Kamila cruzó corriendo hacia la puerta del granero, sin querer escuchar más comentarios mezquinos de Mónica. No había duda de que, si había un soltero cotizado en la ciudad, Mónica solo tendría que hacer señas con el dedo, con sus brillantes rizos rubios y sus ojos azules. ¿Qué demonios intentaba demostrar?
Todo lo que Kamila quiso siempre era mantenerse alejada de todos. El mundo había venido a llamar a su puerta, no al revés. Y justo por eso, estaba pagando un precio.

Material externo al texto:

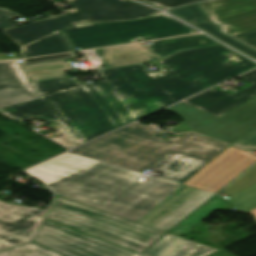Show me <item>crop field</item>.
Instances as JSON below:
<instances>
[{
	"label": "crop field",
	"instance_id": "8a807250",
	"mask_svg": "<svg viewBox=\"0 0 256 256\" xmlns=\"http://www.w3.org/2000/svg\"><path fill=\"white\" fill-rule=\"evenodd\" d=\"M222 45L178 51L154 74L140 63L100 70L104 80L87 85L66 76L32 81L40 98L0 112L58 122L80 145L256 67Z\"/></svg>",
	"mask_w": 256,
	"mask_h": 256
},
{
	"label": "crop field",
	"instance_id": "ac0d7876",
	"mask_svg": "<svg viewBox=\"0 0 256 256\" xmlns=\"http://www.w3.org/2000/svg\"><path fill=\"white\" fill-rule=\"evenodd\" d=\"M26 172L55 194L137 221L180 184L65 153Z\"/></svg>",
	"mask_w": 256,
	"mask_h": 256
},
{
	"label": "crop field",
	"instance_id": "34b2d1b8",
	"mask_svg": "<svg viewBox=\"0 0 256 256\" xmlns=\"http://www.w3.org/2000/svg\"><path fill=\"white\" fill-rule=\"evenodd\" d=\"M255 162L256 155L229 146L138 222L167 232Z\"/></svg>",
	"mask_w": 256,
	"mask_h": 256
},
{
	"label": "crop field",
	"instance_id": "412701ff",
	"mask_svg": "<svg viewBox=\"0 0 256 256\" xmlns=\"http://www.w3.org/2000/svg\"><path fill=\"white\" fill-rule=\"evenodd\" d=\"M78 12L4 30L22 47L23 58L73 51L59 30L75 22L120 20L142 17L158 11L125 0H69ZM18 45V46H19Z\"/></svg>",
	"mask_w": 256,
	"mask_h": 256
},
{
	"label": "crop field",
	"instance_id": "f4fd0767",
	"mask_svg": "<svg viewBox=\"0 0 256 256\" xmlns=\"http://www.w3.org/2000/svg\"><path fill=\"white\" fill-rule=\"evenodd\" d=\"M46 219L140 253L164 232L56 196Z\"/></svg>",
	"mask_w": 256,
	"mask_h": 256
},
{
	"label": "crop field",
	"instance_id": "dd49c442",
	"mask_svg": "<svg viewBox=\"0 0 256 256\" xmlns=\"http://www.w3.org/2000/svg\"><path fill=\"white\" fill-rule=\"evenodd\" d=\"M160 132L133 123L71 152L142 172L171 152L180 138L163 141L154 137Z\"/></svg>",
	"mask_w": 256,
	"mask_h": 256
},
{
	"label": "crop field",
	"instance_id": "e52e79f7",
	"mask_svg": "<svg viewBox=\"0 0 256 256\" xmlns=\"http://www.w3.org/2000/svg\"><path fill=\"white\" fill-rule=\"evenodd\" d=\"M197 32L164 13L133 21L79 24L61 30L69 45L81 50L134 42L137 38L146 41Z\"/></svg>",
	"mask_w": 256,
	"mask_h": 256
},
{
	"label": "crop field",
	"instance_id": "d8731c3e",
	"mask_svg": "<svg viewBox=\"0 0 256 256\" xmlns=\"http://www.w3.org/2000/svg\"><path fill=\"white\" fill-rule=\"evenodd\" d=\"M33 241L66 256H142L45 220Z\"/></svg>",
	"mask_w": 256,
	"mask_h": 256
},
{
	"label": "crop field",
	"instance_id": "5a996713",
	"mask_svg": "<svg viewBox=\"0 0 256 256\" xmlns=\"http://www.w3.org/2000/svg\"><path fill=\"white\" fill-rule=\"evenodd\" d=\"M199 4L230 36L256 29V0H208Z\"/></svg>",
	"mask_w": 256,
	"mask_h": 256
},
{
	"label": "crop field",
	"instance_id": "3316defc",
	"mask_svg": "<svg viewBox=\"0 0 256 256\" xmlns=\"http://www.w3.org/2000/svg\"><path fill=\"white\" fill-rule=\"evenodd\" d=\"M44 212L0 201V249L29 241Z\"/></svg>",
	"mask_w": 256,
	"mask_h": 256
},
{
	"label": "crop field",
	"instance_id": "28ad6ade",
	"mask_svg": "<svg viewBox=\"0 0 256 256\" xmlns=\"http://www.w3.org/2000/svg\"><path fill=\"white\" fill-rule=\"evenodd\" d=\"M240 77L254 85L235 95L210 89L183 102L219 117L256 96V70Z\"/></svg>",
	"mask_w": 256,
	"mask_h": 256
},
{
	"label": "crop field",
	"instance_id": "d1516ede",
	"mask_svg": "<svg viewBox=\"0 0 256 256\" xmlns=\"http://www.w3.org/2000/svg\"><path fill=\"white\" fill-rule=\"evenodd\" d=\"M206 161L171 152L158 163H154L149 170L162 172V178L182 184L192 174L198 171Z\"/></svg>",
	"mask_w": 256,
	"mask_h": 256
},
{
	"label": "crop field",
	"instance_id": "22f410ed",
	"mask_svg": "<svg viewBox=\"0 0 256 256\" xmlns=\"http://www.w3.org/2000/svg\"><path fill=\"white\" fill-rule=\"evenodd\" d=\"M228 146L197 135L187 134L177 143L173 151L209 162Z\"/></svg>",
	"mask_w": 256,
	"mask_h": 256
},
{
	"label": "crop field",
	"instance_id": "cbeb9de0",
	"mask_svg": "<svg viewBox=\"0 0 256 256\" xmlns=\"http://www.w3.org/2000/svg\"><path fill=\"white\" fill-rule=\"evenodd\" d=\"M218 44L219 43L214 39L203 34H198L182 38L154 41L152 42L150 51L159 59H162L178 50Z\"/></svg>",
	"mask_w": 256,
	"mask_h": 256
},
{
	"label": "crop field",
	"instance_id": "5142ce71",
	"mask_svg": "<svg viewBox=\"0 0 256 256\" xmlns=\"http://www.w3.org/2000/svg\"><path fill=\"white\" fill-rule=\"evenodd\" d=\"M200 244L167 233L142 255L145 256H187Z\"/></svg>",
	"mask_w": 256,
	"mask_h": 256
},
{
	"label": "crop field",
	"instance_id": "d9b57169",
	"mask_svg": "<svg viewBox=\"0 0 256 256\" xmlns=\"http://www.w3.org/2000/svg\"><path fill=\"white\" fill-rule=\"evenodd\" d=\"M230 208L231 207L228 202L225 203L223 202L222 198L214 195L194 213L171 229L169 233L182 237L186 232L192 229L215 210H229Z\"/></svg>",
	"mask_w": 256,
	"mask_h": 256
},
{
	"label": "crop field",
	"instance_id": "733c2abd",
	"mask_svg": "<svg viewBox=\"0 0 256 256\" xmlns=\"http://www.w3.org/2000/svg\"><path fill=\"white\" fill-rule=\"evenodd\" d=\"M104 55L111 66L155 58L140 43L108 48Z\"/></svg>",
	"mask_w": 256,
	"mask_h": 256
},
{
	"label": "crop field",
	"instance_id": "4a817a6b",
	"mask_svg": "<svg viewBox=\"0 0 256 256\" xmlns=\"http://www.w3.org/2000/svg\"><path fill=\"white\" fill-rule=\"evenodd\" d=\"M28 81L65 75L73 69L66 60L20 67Z\"/></svg>",
	"mask_w": 256,
	"mask_h": 256
},
{
	"label": "crop field",
	"instance_id": "bc2a9ffb",
	"mask_svg": "<svg viewBox=\"0 0 256 256\" xmlns=\"http://www.w3.org/2000/svg\"><path fill=\"white\" fill-rule=\"evenodd\" d=\"M38 98L30 83L0 89V106Z\"/></svg>",
	"mask_w": 256,
	"mask_h": 256
},
{
	"label": "crop field",
	"instance_id": "214f88e0",
	"mask_svg": "<svg viewBox=\"0 0 256 256\" xmlns=\"http://www.w3.org/2000/svg\"><path fill=\"white\" fill-rule=\"evenodd\" d=\"M28 82L15 60L0 61V88Z\"/></svg>",
	"mask_w": 256,
	"mask_h": 256
},
{
	"label": "crop field",
	"instance_id": "92a150f3",
	"mask_svg": "<svg viewBox=\"0 0 256 256\" xmlns=\"http://www.w3.org/2000/svg\"><path fill=\"white\" fill-rule=\"evenodd\" d=\"M201 30H203L204 32L214 36L215 38L227 43L228 45L238 49L239 51L251 56L252 58L256 59V52L246 46H244L243 44L233 40L232 38L222 34L219 31V26L209 23V22H203V23H195V24H191ZM250 57V58H251Z\"/></svg>",
	"mask_w": 256,
	"mask_h": 256
},
{
	"label": "crop field",
	"instance_id": "dafd665d",
	"mask_svg": "<svg viewBox=\"0 0 256 256\" xmlns=\"http://www.w3.org/2000/svg\"><path fill=\"white\" fill-rule=\"evenodd\" d=\"M0 256H64L37 243H28L0 252Z\"/></svg>",
	"mask_w": 256,
	"mask_h": 256
},
{
	"label": "crop field",
	"instance_id": "00972430",
	"mask_svg": "<svg viewBox=\"0 0 256 256\" xmlns=\"http://www.w3.org/2000/svg\"><path fill=\"white\" fill-rule=\"evenodd\" d=\"M170 12L184 18L189 22H199L210 20L209 16L204 12V10L199 6L198 3L185 6L182 8L170 10Z\"/></svg>",
	"mask_w": 256,
	"mask_h": 256
},
{
	"label": "crop field",
	"instance_id": "a9b5d70f",
	"mask_svg": "<svg viewBox=\"0 0 256 256\" xmlns=\"http://www.w3.org/2000/svg\"><path fill=\"white\" fill-rule=\"evenodd\" d=\"M145 2H148L150 4H153L155 6L161 7L163 9L171 8V7H176V6H181L201 0H142Z\"/></svg>",
	"mask_w": 256,
	"mask_h": 256
},
{
	"label": "crop field",
	"instance_id": "4177f3b9",
	"mask_svg": "<svg viewBox=\"0 0 256 256\" xmlns=\"http://www.w3.org/2000/svg\"><path fill=\"white\" fill-rule=\"evenodd\" d=\"M73 57H76L74 53L41 57V58H33V59H25V60H22L23 63H21L19 65L23 66V65H29V64H36V63H42V62L68 59V58H73Z\"/></svg>",
	"mask_w": 256,
	"mask_h": 256
},
{
	"label": "crop field",
	"instance_id": "730fd06b",
	"mask_svg": "<svg viewBox=\"0 0 256 256\" xmlns=\"http://www.w3.org/2000/svg\"><path fill=\"white\" fill-rule=\"evenodd\" d=\"M18 17L21 16L0 8V30L15 27L16 25L10 19Z\"/></svg>",
	"mask_w": 256,
	"mask_h": 256
},
{
	"label": "crop field",
	"instance_id": "eef30255",
	"mask_svg": "<svg viewBox=\"0 0 256 256\" xmlns=\"http://www.w3.org/2000/svg\"><path fill=\"white\" fill-rule=\"evenodd\" d=\"M232 145L243 147V148H253L256 149V130L243 138L237 140Z\"/></svg>",
	"mask_w": 256,
	"mask_h": 256
},
{
	"label": "crop field",
	"instance_id": "ae1a2a85",
	"mask_svg": "<svg viewBox=\"0 0 256 256\" xmlns=\"http://www.w3.org/2000/svg\"><path fill=\"white\" fill-rule=\"evenodd\" d=\"M233 38L247 44L248 46L256 49V30L233 36Z\"/></svg>",
	"mask_w": 256,
	"mask_h": 256
},
{
	"label": "crop field",
	"instance_id": "d3111659",
	"mask_svg": "<svg viewBox=\"0 0 256 256\" xmlns=\"http://www.w3.org/2000/svg\"><path fill=\"white\" fill-rule=\"evenodd\" d=\"M60 127V125H59ZM66 132V131H65ZM63 129L60 127V131L59 133L54 137L52 138L53 140L69 147V148H73L75 146H77V144L71 139V137L66 134Z\"/></svg>",
	"mask_w": 256,
	"mask_h": 256
},
{
	"label": "crop field",
	"instance_id": "750c4746",
	"mask_svg": "<svg viewBox=\"0 0 256 256\" xmlns=\"http://www.w3.org/2000/svg\"><path fill=\"white\" fill-rule=\"evenodd\" d=\"M216 250H213L211 248L205 247L203 245H201L200 247H198L196 250H194L191 254H189L188 256H206L212 252H214Z\"/></svg>",
	"mask_w": 256,
	"mask_h": 256
},
{
	"label": "crop field",
	"instance_id": "bd1437ed",
	"mask_svg": "<svg viewBox=\"0 0 256 256\" xmlns=\"http://www.w3.org/2000/svg\"><path fill=\"white\" fill-rule=\"evenodd\" d=\"M209 256H233L232 254H230L229 252L225 251L224 249H221Z\"/></svg>",
	"mask_w": 256,
	"mask_h": 256
},
{
	"label": "crop field",
	"instance_id": "1d83c4d3",
	"mask_svg": "<svg viewBox=\"0 0 256 256\" xmlns=\"http://www.w3.org/2000/svg\"><path fill=\"white\" fill-rule=\"evenodd\" d=\"M70 19V18H69ZM71 20V19H70ZM72 21V20H71ZM74 24H77V23H75L74 21H72Z\"/></svg>",
	"mask_w": 256,
	"mask_h": 256
}]
</instances>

Se detuvo junto al gran roble que hacía sombra al granero y a la caballeriza del pueblo. Nadie sabía cuántos años tenía, pero cada uno de los habitantes de Spring City había trepado sus ramas de niño o se habían sentado a su sombra de adulto. Kamila ahora descansaba contra él, con los ojos cerrados y reconfortada por su solidez.
Entonces, de repente, apareció Byron. Lo sintió incluso antes de abrir los ojos y ver cómo se acercaba, ya a pocos metros de distancia. Sin duda, él la había seguido. Ella suspiró.